Lemony Snicket's A Series of Unfortunate Events (2004) / Adventure-Comedy
MPAA Rated: PG for thematic elements, scary images and mild language
Running Time: 113 min.
Cast: Jim Carrey, Emily Browning, Liam Aiken, Meryl Streep, Billy Connolly, Timothy Spall, Catherine O'Hara, Kara Hoffman, Shelby Hoffman, Cedric the Entertainer, Luis Guzman, Jamie Harris, Jennifer Coolidge, Jane Adams, Craig Ferguson, Dustin Hoffman, Jude Law (voice)
Director: Brad Silberling
Screenplay: Robert Gordon (based on the books, "The Bad Beginning", "The Reptile Room", and "The Wide Window", by Daniel Handler (as Lemony Snicket))
Review published December 18, 2004
As someone who has read (well, "audiobooked") the first three entries into the Lemony Snicket (aka Daniel Handler) series, "A Series of Unfortunate Events", I could easily start off this review by complaining about the ill decision to combine the first three books for purposes of the movie. I'll spare you the nitpicking, since most of you just want to know about the movie, and probably could care less about film vs. book comparisons. I always try to review a film on its own terms, and not by how successfully it adheres to the source material, so I'll keep the comparison commentary to a minimum.
Orphaned after their parents perish in a fire that destroys the family home, the Baudelaire children -- Violet (Browning, Ghost Ship), Klaus (Aiken, Stepmom) and Sunny -- must find someone to take care of them until Violet turns 18, whereupon she will inherit the enormous family fortune. They are taken to the home of the nearest relative, Count Olaf (Carrey, Bruce Almighty), who despises the brats, but sees a chance to gain that fortune for himself. Stuck without anyone to help them, Olaf subjects the children to a series of schemes to snatch away the money, while they learn to fend for themselves.
Now that we have that my disclaimer and the premise of the way, I can just tell you that the movie, Lemony Snicket's Series of Unfortunate Events is a wildly mixed bag, imaginative in appearance, but a bit of a mess underneath, whisking us from one set of eccentric characters to another and paying only the barest amount of attention to any of them. We know just as little about these characters by the end of the film as we do the first moment they are introduced. Count Olaf wants the Baudelaire fortune and will do anything to get it. Violet like to invent things, Klaus likes to read books, and Sunny likes to bite hard on things or talk baby talk, which is translated for our convenience. Olaf concocts schemes to put the children in danger, while they devise ways to get out of it. That's it. That's the movie.

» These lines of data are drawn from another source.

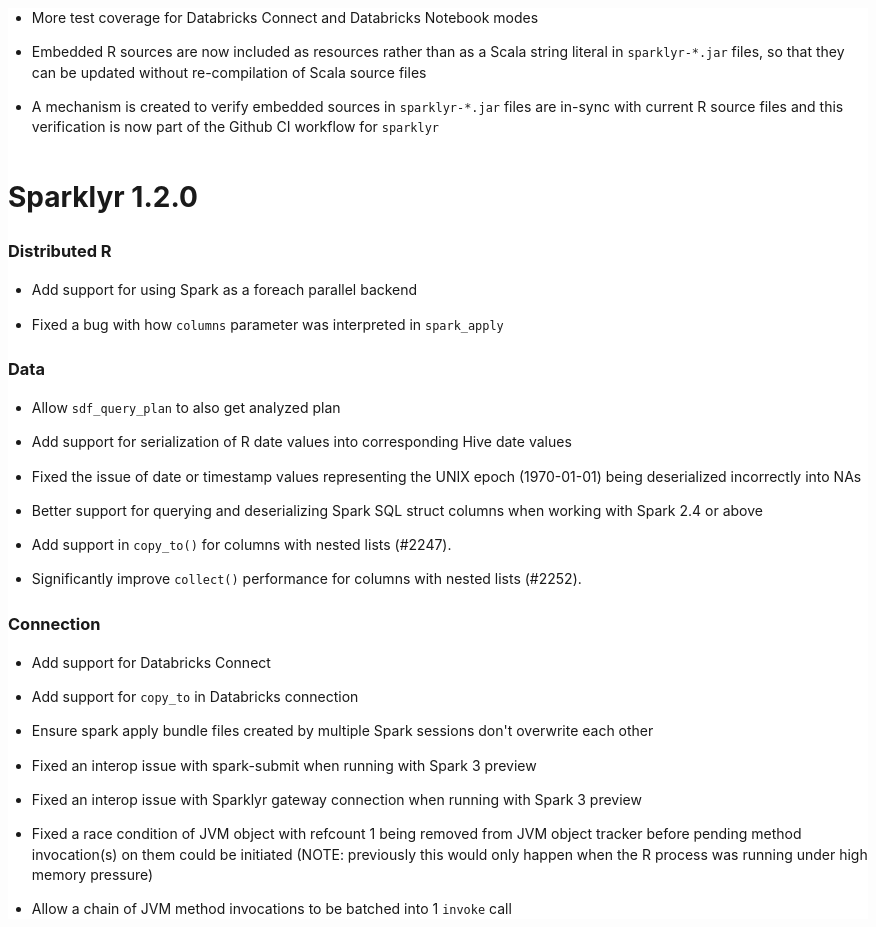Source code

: - More test coverage for Databricks Connect and Databricks Notebook modes

- Embedded R sources are now included as resources rather than as a Scala string
  literal in `sparklyr-*.jar` files, so that they can be updated without
  re-compilation of Scala source files

- A mechanism is created to verify embedded sources in `sparklyr-*.jar` files
  are in-sync with current R source files and this verification is now part of
  the Github CI workflow for `sparklyr`

# Sparklyr 1.2.0

### Distributed R

- Add support for using Spark as a foreach parallel backend

- Fixed a bug with how `columns` parameter was interpreted in `spark_apply`

### Data

- Allow `sdf_query_plan` to also get analyzed plan

- Add support for serialization of R date values into corresponding Hive date
  values

- Fixed the issue of date or timestamp values representing the UNIX epoch
  (1970-01-01) being deserialized incorrectly into NAs

- Better support for querying and deserializing Spark SQL struct columns when
  working with Spark 2.4 or above

- Add support in `copy_to()` for columns with nested lists (#2247).

- Significantly improve `collect()` performance for columns with nested
  lists (#2252).

### Connection

- Add support for Databricks Connect

- Add support for `copy_to` in Databricks connection

- Ensure spark apply bundle files created by multiple Spark sessions don't
  overwrite each other

- Fixed an interop issue with spark-submit when running with Spark 3 preview

- Fixed an interop issue with Sparklyr gateway connection when running with
  Spark 3 preview

- Fixed a race condition of JVM object with refcount 1 being removed from JVM
  object tracker before pending method invocation(s) on them could be initiated
  (NOTE: previously this would only happen when the R process was running under
   high memory pressure)

- Allow a chain of JVM method invocations to be batched into 1 `invoke` call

In essence, the makers of this film don't concern themselves so much with the characters or plot, except to provide ample time for its superstar, Jim Carrey, to chew up as much scenery as possible. He gets to don costumes and assume a few different amusing characters, while gesticulating wildly and making crazy eyes at the children. As bad as that sounds, I actually did find him to be amusing in a fashion. Not laugh out loud funny, but interesting to watch purely from a performance standpoint.
While the makers of the film let Carrey cut loose, most of the rest of the time was obviously spent trying to nail down the look of the movie, which seems to be an amalgamation of Tim Burton, Terry Gilliam, Edward Gorey, and the Harry Potter movies. I'll admit, it does look fantastic, but the locales are a bit confusing, with its mix of American and British accents, as well as the time period not being very clear. Again, emphasis is placed more on style than substance here, and the books themselves weren't very specific about anything, so the production designers had quite a bit of room to explore.
Perhaps my biggest gripe is that the makers of this movie, probably knowing that their creativity ends with the visual elements, throw plot developments one after the other. The thinking here is that as long as they keep things busy, they don't have to invest any time in these wafer thin characters, or concocting real dialogue between them. Indeed, evidence of this comes from the fact that the screenplay by Robert Gordon (Galaxy Quest, Men in Black II) adapts not one, not two, but the first three books into one episodic story. With about a half hour to devote to any one of the books, only the barest of plot elements remain, leaving us little time to care or understand the motivations of anything before another development appears. And yet, it's not confusing to follow -- it's barely more complex than a Road Runner/Coyote cartoon.
With little in the way of suspense or vested interest, all we can do is sit back and admire the visuals and Jim Carrey's manic performance, which just isn't really enough to make a series of movies on. The ending of this film is perhaps the biggest botch-up job, as if they had no idea how to tie it up, except to give us half-baked conspiracy notions, and unlike the Lemony Snicket books, an attempt at a happy ending, which sort of goes against the premise of these children never really finding happiness. With too much of one thing, and not enough of the other, A Series of Unfortunate Events offers only modest rewards for Carrey fans and those who enjoy production design over story.